Jakarta Yayasan Konsumen Tekstil Indonesia (YKTI) memprotes rencana kenaikan PPN menjadi 12 persen. Kenaikan ini lantaran sepenuhnya dibebankan pada konsumen akhir.
Dalam hitungan kami, ketika PPN dikenakan 11 persen, maka sebenarnya PPN yang terbeban pada konsumen akhir itu sebesar 19,8 persen, karena rantai nilai tekstil itu panjang dimana setiap pembayaran pajak yang dikeluarkan oleh setiap subsektor akan dibebankan pada harga barang. Jika PPN dinaikan menjadi 12 persen maka beban konsumen akhir menjadi 21,6 persen dari harga barang sebenarnya, kata Direktur Eksekutif YKTI, Ardiman Pribadi, Senin (25/11/2024).
Ardiman menilai di tengah kondisi dayabeli masyarakat yang sedang menurun, dikhawatirkan kenaikan PPN ini akan berimbas pada turunnya konsumsi tekstil masyarakat, sehingga tujuan pemerintah untuk menerima pemasukan yang lebih besar justru menjadi kontra produktif karena turunnya konsumsi tekstil masyarakat akan mengakibatkan turunnya penjualan industri tekstil. Oleh karena itu, YKTI menyarankan agar Kementerian Keuangan (Kemenkeu) fokus memberantas impor ilegal.

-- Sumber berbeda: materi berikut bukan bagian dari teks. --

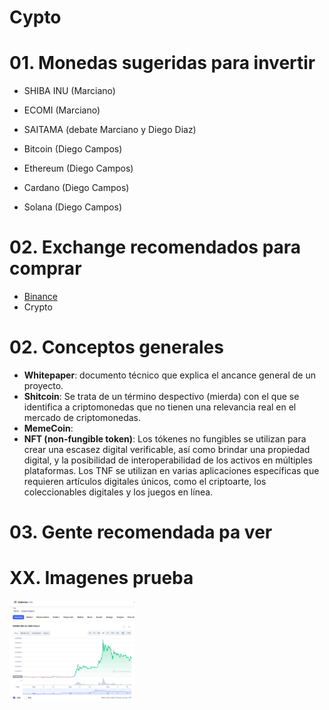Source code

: # Cypto

# 01. Monedas sugeridas para invertir
- SHIBA INU (Marciano)
- ECOMI (Marciano)
- SAITAMA (debate Marciano y Diego Diaz)

- Bitcoin (Diego Campos)
- Ethereum (Diego Campos)
- Cardano (Diego Campos)
- Solana (Diego Campos)

# 02. Exchange recomendados para comprar
- [Binance](https://www.binance.com)
- Crypto

# 02. Conceptos generales

- **Whitepaper**: documento técnico que explica el ancance general de un proyecto.
- **Shitcoin**: Se trata de un término despectivo (mierda) con el que se identifica a criptomonedas que no tienen una relevancia real en el mercado de criptomonedas.
- **MemeCoin**: 
- **NFT (non-fungible token)**: Los tókenes no fungibles se utilizan para crear una escasez digital verificable, así como brindar una propiedad digital, y la posibilidad de interoperabilidad de los activos en múltiples plataformas. Los TNF se utilizan en varias aplicaciones específicas que requieren artículos digitales únicos, como el criptoarte, los coleccionables digitales y los juegos en línea.

# 03. Gente recomendada pa ver

# XX. Imagenes prueba
<img src="IM_Crypto/IM__MD_001.JPG" alt="drawing" width="200"/>

<!---
<>Esta imagen
<>![gatoperro](IM_Crypto/IM__MD_001.JPG)
-->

Kalau kita hitung dari data selisih perdagangan TPT di trade map, dalam 5 tahun terakhir diperkirakan penerimaan negara hilang Rp46 triliun karena gap perdagangannya kan capai USD7,2 milir atau sekitar Rp106 triliun nilai barang yang tidak bayar Bea Masuk, PPN dan PPh” jelas Ardiman.

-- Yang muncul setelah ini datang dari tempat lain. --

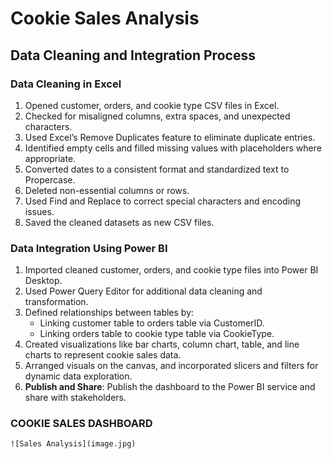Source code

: # Cookie Sales Analysis

## Data Cleaning and Integration Process

### Data Cleaning in Excel
1. Opened customer, orders, and cookie type CSV files in Excel.
2. Checked for misaligned columns, extra spaces, and unexpected characters.
3. Used Excel’s Remove Duplicates feature to eliminate duplicate entries.
4. Identified empty cells and filled missing values with placeholders where appropriate.
5. Converted dates to a consistent format and standardized text to Propercase.
6. Deleted non-essential columns or rows.
7. Used Find and Replace to correct special characters and encoding issues.
8. Saved the cleaned datasets as new CSV files.

### Data Integration Using Power BI
1. Imported cleaned customer, orders, and cookie type files into Power BI Desktop.
2. Used Power Query Editor for additional data cleaning and transformation.
3. Defined relationships between tables by:
   - Linking customer table to orders table via CustomerID.
   - Linking orders table to cookie type table via CookieType.
4. Created visualizations like bar charts, column chart, table, and line charts to represent cookie sales data.
5. Arranged visuals on the canvas, and incorporated slicers and filters for dynamic data exploration.
6. **Publish and Share**: Publish the dashboard to the Power BI service and share with stakeholders.

 ### COOKIE SALES DASHBOARD
	![Sales Analysis](image.jpg)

Menurutnya, asal impor ilegal diberantas, penerimaan negara dari TPT akan naik Rp9 triliun pertahun tanpa harus menaikan PPN.
Disisi lain, pemberantasan importasi ilegal juga akan menggairahkan kembali bisnis produksi TPT ditanah air sehingga pabrik-pabrik tekstil akan meningkatkan utilisasi produksinya, kembali beroperasi dan menyerap tenaga kerja hingga mempekerjakan tambahan karyawan.
Masyarakat yang bekerja dan berpenghasilan secara otomatis akan meningkatkan dayabeli dan konsumsi, nah disini baru pemerintah akan mendapatkan imbasnya di PPN, pungkasnya.